The Monetary Policy Committee (MPC) of the South African Reserve Bank has decided to increase the repo rate to 4.25% per annum.
Reserve Bank Governor Lesetja Kganyago said in a statement on Thursday afternoon (March 24) that the rate hike comes against a backdrop of higher global and local inflation.
Three members of the commission prefer the announced increase and two members prefer an increase of 50 basis points in the repo rate.
The Quarterly Projection Model (QPM) implied policy pathway, seen in the inflation forecast, indicates a gradual normalization until 2024. As usual, the QPM’s repo rate projection remains a broad policy guide, changing from meeting to meeting in response to new data and risks.
“Economic and financial conditions are expected to accelerate in the foreseeable future.

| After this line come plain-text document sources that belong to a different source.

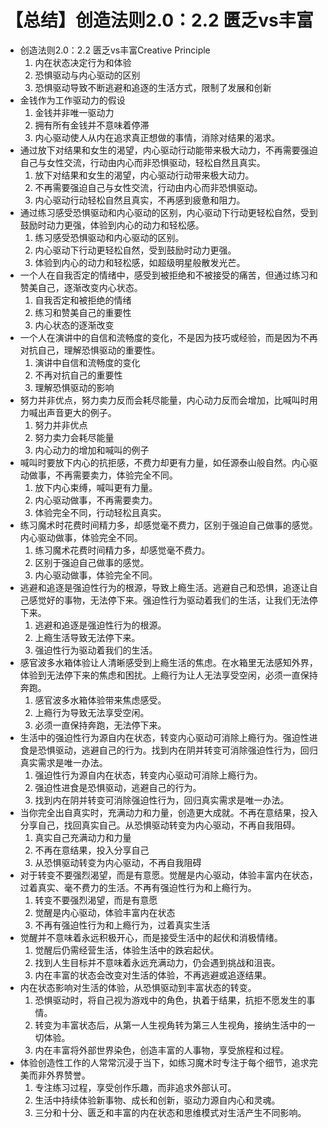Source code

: # 【总结】创造法则2.0：2.2 匮乏vs丰富

-   创造法则2.0：2.2 匮乏vs丰富Creative Principle
    1.  内在状态决定行为和体验
    2.  恐惧驱动与内心驱动的区别
    3.  恐惧驱动导致不断逃避和追逐的生活方式，限制了发展和创新
-   金钱作为工作驱动力的假设
    1.  金钱并非唯一驱动力
    2.  拥有所有金钱并不意味着停滞
    3.  内心驱动使人从内在追求真正想做的事情，消除对结果的渴求。
-   通过放下对结果和女生的渴望，内心驱动行动能带来极大动力，不再需要强迫自己与女性交流，行动由内心而非恐惧驱动，轻松自然且真实。
    1.  放下对结果和女生的渴望，内心驱动行动带来极大动力。
    2.  不再需要强迫自己与女性交流，行动由内心而非恐惧驱动。
    3.  内心驱动行动轻松自然且真实，不再感到疲惫和阻力。
-   通过练习感受恐惧驱动和内心驱动的区别，内心驱动下行动更轻松自然，受到鼓励时动力更强，体验到内心的动力和轻松感。
    1.  练习感受恐惧驱动和内心驱动的区别。
    2.  内心驱动下行动更轻松自然，受到鼓励时动力更强。
    3.  体验到内心的动力和轻松感，如超级明星般散发光芒。
-   一个人在自我否定的情绪中，感受到被拒绝和不被接受的痛苦，但通过练习和赞美自己，逐渐改变内心状态。
    1.  自我否定和被拒绝的情绪
    2.  练习和赞美自己的重要性
    3.  内心状态的逐渐改变
-   一个人在演讲中的自信和流畅度的变化，不是因为技巧或经验，而是因为不再对抗自己，理解恐惧驱动的重要性。
    1.  演讲中自信和流畅度的变化
    2.  不再对抗自己的重要性
    3.  理解恐惧驱动的影响
-   努力并非优点，努力卖力反而会耗尽能量，内心动力反而会增加，比喊叫时用力喊出声音更大的例子。
    1.  努力并非优点
    2.  努力卖力会耗尽能量
    3.  内心动力的增加和喊叫的例子
-   喊叫时要放下内心的抗拒感，不费力却更有力量，如任源泰山般自然。内心驱动做事，不再需要卖力，体验完全不同。
    1.  放下内心束缚，喊叫更有力量。
    2.  内心驱动做事，不再需要卖力。
    3.  体验完全不同，行动轻松且真实。
-   练习魔术时花费时间精力多，却感觉毫不费力，区别于强迫自己做事的感觉。内心驱动做事，体验完全不同。
    1.  练习魔术花费时间精力多，却感觉毫不费力。
    2.  区别于强迫自己做事的感觉。
    3.  内心驱动做事，体验完全不同。
-   逃避和追逐是强迫性行为的根源，导致上瘾生活。逃避自己和恐惧，追逐让自己感觉好的事物，无法停下来。强迫性行为驱动着我们的生活，让我们无法停下来。
    1.  逃避和追逐是强迫性行为的根源。
    2.  上瘾生活导致无法停下来。
    3.  强迫性行为驱动着我们的生活。
-   感官波多水箱体验让人清晰感受到上瘾生活的焦虑。在水箱里无法感知外界，体验到无法停下来的焦虑和困扰。上瘾行为让人无法享受空闲，必须一直保持奔跑。
    1.  感官波多水箱体验带来焦虑感受。
    2.  上瘾行为导致无法享受空闲。
    3.  必须一直保持奔跑，无法停下来。
-   生活中的强迫性行为源自内在状态，转变内心驱动可消除上瘾行为。强迫性进食是恐惧驱动，逃避自己的行为。找到内在阴并转变可消除强迫性行为，回归真实需求是唯一办法。
    1.  强迫性行为源自内在状态，转变内心驱动可消除上瘾行为。
    2.  强迫性进食是恐惧驱动，逃避自己的行为。
    3.  找到内在阴并转变可消除强迫性行为，回归真实需求是唯一办法。
-   当你完全出自真实时，充满动力和力量，创造更大成就。不再在意结果，投入分享自己，找回真实自己。从恐惧驱动转变为内心驱动，不再自我阻碍。
    1.  真实自己充满动力和力量
    2.  不再在意结果，投入分享自己
    3.  从恐惧驱动转变为内心驱动，不再自我阻碍
-   对于转变不要强烈渴望，而是有意愿。觉醒是内心驱动，体验丰富内在状态，过着真实、毫不费力的生活。不再有强迫性行为和上瘾行为。
    1.  转变不要强烈渴望，而是有意愿
    2.  觉醒是内心驱动，体验丰富内在状态
    3.  不再有强迫性行为和上瘾行为，过着真实生活
-   觉醒并不意味着永远积极开心，而是接受生活中的起伏和消极情绪。
    1.  觉醒后仍需经营生活，体验生活中的跌宕起伏。
    2.  找到人生目标并不意味着永远充满动力，仍会遇到挑战和沮丧。
    3.  内在丰富的状态会改变对生活的体验，不再逃避或追逐结果。
-   内在状态影响对生活的体验，从恐惧驱动到丰富状态的转变。
    1.  恐惧驱动时，将自己视为游戏中的角色，执着于结果，抗拒不愿发生的事情。
    2.  转变为丰富状态后，从第一人生视角转为第三人生视角，接纳生活中的一切体验。
    3.  内在丰富将外部世界染色，创造丰富的人事物，享受旅程和过程。
-   体验创造性工作的人常常沉浸于当下，如练习魔术时专注于每个细节，追求完美而非外界赞誉。
    1.  专注练习过程，享受创作乐趣，而非追求外部认可。
    2.  生活中持续体验新事物、成长和创新，驱动力源自内心和灵魂。
    3.  三分和十分、匮乏和丰富的内在状态和思维模式对生活产生不同影响。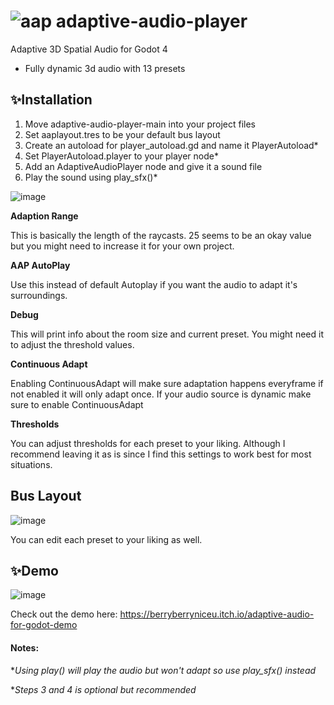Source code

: # ![aap](https://user-images.githubusercontent.com/47716519/234524450-b446aec0-6ad6-4919-b9e1-b75e6710016a.svg) adaptive-audio-player
Adaptive 3D Spatial Audio for Godot 4
* Fully dynamic 3d audio with 13 presets

## ✨Installation

1. Move adaptive-audio-player-main into your project files
2. Set aaplayout.tres to be your default bus layout
3. Create an autoload for player_autoload.gd and name it PlayerAutoload*
4. Set PlayerAutoload.player to your player node*
5. Add an AdaptiveAudioPlayer node and give it a sound file
6. Play the sound using play_sfx()*

![image](https://user-images.githubusercontent.com/47716519/234263669-83da348d-4278-4838-8da4-0bb273280832.png)

**Adaption Range**

This is basically the length of the raycasts. 25 seems to be an okay value but you might need to increase it for your own project.

**AAP AutoPlay**

Use this instead of default Autoplay if you want the audio to adapt it's surroundings.

**Debug**

This will print info about the room size and current preset. You might need it to adjust the threshold values. 

**Continuous Adapt**

Enabling ContinuousAdapt will make sure adaptation happens everyframe if not enabled it will only adapt once. If your audio source is dynamic make sure to enable ContinuousAdapt

**Thresholds**

You can adjust thresholds for each preset to your liking. Although I recommend leaving it as is since I find this settings to work best for most situations.

## Bus Layout

![image](https://user-images.githubusercontent.com/47716519/234528528-cc2be19f-bf96-413d-b687-aacd1ced839a.png)

You can edit each preset to your liking as well.

## ✨Demo

![image](https://user-images.githubusercontent.com/47716519/234267702-1e24c9ae-0c61-4c3e-bc03-bb1a83ab5cd6.png)

Check out the demo here:
https://berryberryniceu.itch.io/adaptive-audio-for-godot-demo

#### Notes:
**Using play() will play the audio but won't adapt so use play_sfx() instead*

**Steps 3 and 4 is optional but recommended*
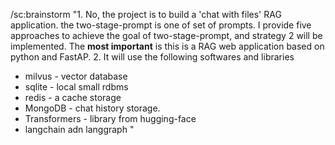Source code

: /sc:brainstorm "1. No, the project is to build a 'chat with files' RAG application. the two-stage-prompt is one of set of prompts. I provide five approaches to achieve the goal of two-stage-prompt, and strategy 2 will be implemented. The **most important** is this is a RAG web application based on python and FastAP.
2. It will use the following softwares and libraries

- milvus - vector database
- sqlite - local small rdbms
- redis - a cache storage
- MongoDB - chat history storage.
- Transformers - library from hugging-face
- langchain adn langgraph
  "
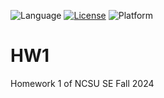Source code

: ![Language](https://img.shields.io/badge/Python-3776AB?style=for-the-badge&logo=python&logoColor=white)
[![License](https://img.shields.io/badge/License-Apache%202.0-blue.svg)](https://opensource.org/licenses/Apache-2.0)
![Platform](https://img.shields.io/badge/Linux-FCC624?style=for-the-badge&logo=linux&logoColor=black)

# HW1
Homework 1 of NCSU SE Fall 2024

In this uncertain environment, policy decisions will continue to be data – dependent and sensitive to the balancing of perspectives.
The MPC will try by seeing temporary price shocks and focusing on potential effects of the second round and the risks of anchoring inflation expectations, Kganyago said.
“Better anchored expectations of future inflation can support lower interest rates and can be achieved by reaching a prudent level of public debt, increasing energy supply, moderating administered price inflation and keeping wage growth in line with productivity gains.
“Such steps will improve the effectiveness of monetary policy and its transfer to the wider economy,” he said.
GDP growth is expected to be 1.9% in both 2023 and 2024. Economic growth at these rates remains well above a low rate of potential growth yet limited by load shedding and policy uncertainty, Kganyago said.
“Investment by the government sector has weakened significantly in recent years and that of public companies is expected to be very modest,” he said.
“Household spending remains supportive, as a result of good growth in disposable income, rising asset prices, and low interest rates, while private investment also appears to be more resilient than previously expected.
Overall, and after revisions, the risks to domestic growth over the medium term are considered to be balanced, he said.
“With the current low rate of potential growth and the upward revision of GDP growth for 2022 and 2023, the output gap closes faster over the forecast period compared to the January meeting. After the third quarter of 2023, the output gap is expected to be positive will be. “
Electricity and other administered prices continue to present short- and medium-term risks, he said.
“Higher diesel and coal prices could result in upward revisions of our electricity price forecast for 2023. Given sub-inflationary assumptions for wage growth in the public sector and higher inflation of petrol and food prices, much risk is associated with a still moderate nominal wage forecast. “
Core inflation is expected to increase to 4.2% in 2022 (to 3.8%), to 5% in 2023 (from 4.4%), before declining slightly to 4.7% in 2024 (from 4.5%).
Price inflation for core goods and services is projected to rise higher over the entire horizon, and price inflation for services is above the midpoint of the target by the fourth quarter of this year, the governor said.